And it reserved for trial questions over how much the company may owe the Siegel heirs for use of the character since 1999, when their ownership is deemed to have been restored. Also to be resolved is whether the heirs are entitled to payments directly from Time Warner’s film unit, Warner Brothers, which took in $200 million at the domestic box office with “Superman Returns” in 2006, or only from the DC unit’s Superman profits. ...

Bill Patry at the Patry blog opines:

... it is a brilliant opinion that must have taken an extraordinary amount of time. It is very readable (and with great pictures!), which is very high praise given the extreme complexity of the facts and the legal issues at stake, If there was a Pulitzer Prize for judicial opinions, Judge Larson would win (with supporting awards for his hard-working clerks.).

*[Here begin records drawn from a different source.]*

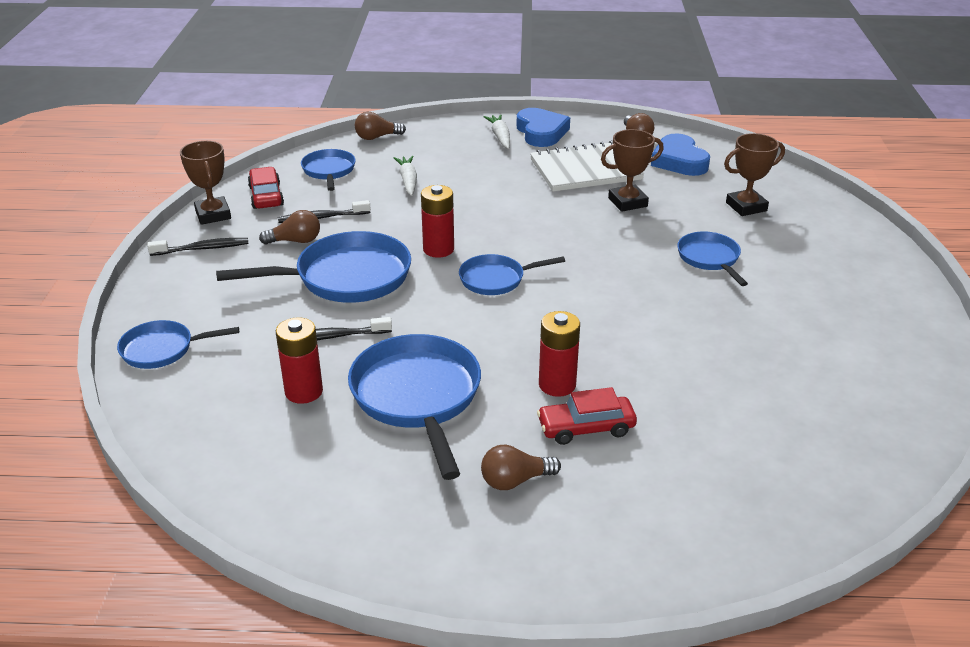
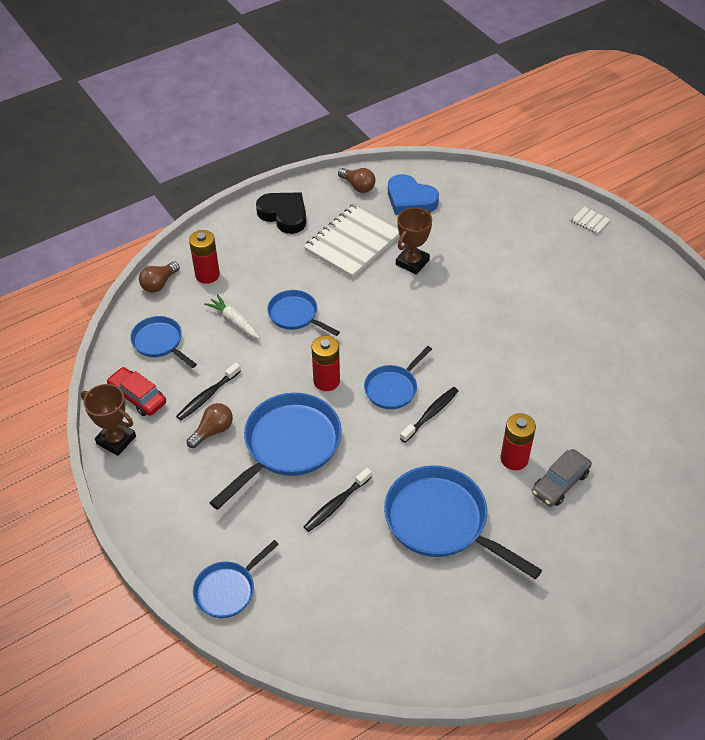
camera: 35 degrees left, 15 degrees up
black toothbrush [147,238,248,256] -> black toothbrush moved to [400,387,458,442]
red battery [276,317,323,404] -> red battery moved to [189,230,220,284]
brown light bulb [481,444,561,490] -> none
white carrot [484,114,510,149] -> none
blue heart [516,108,570,147] -> black heart [256,192,306,234]
red car [537,387,637,445] -> grey car [532,449,592,507]
blue pan [677,232,748,286] -> blue pan moved to [267,290,340,336]
brown trophy [724,133,785,216] -> none
none -> white notebook [570,206,611,234]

The opinion is available in PDF here. And, see also. Embedded within the analysis is a cautionary tale of how depressingly poorly the Copyright Act protects the interests of actual human authors and their heirs.

Comments

My own opinion is that a reasonable copyright act would have placed the work into the public domain upon the death of the creator if not earlier, maybe ten years after the publication date.

I have never understood the sympathy some feel for heirs. Why would an heir be entitled to the fruits of someone else's creation any more than you or I? A wealthy heir is akin to someone who has won the lotto. In the brokerage business we disparagingly refer to wealthy heirs as "idiot sons" or "lucky sperm".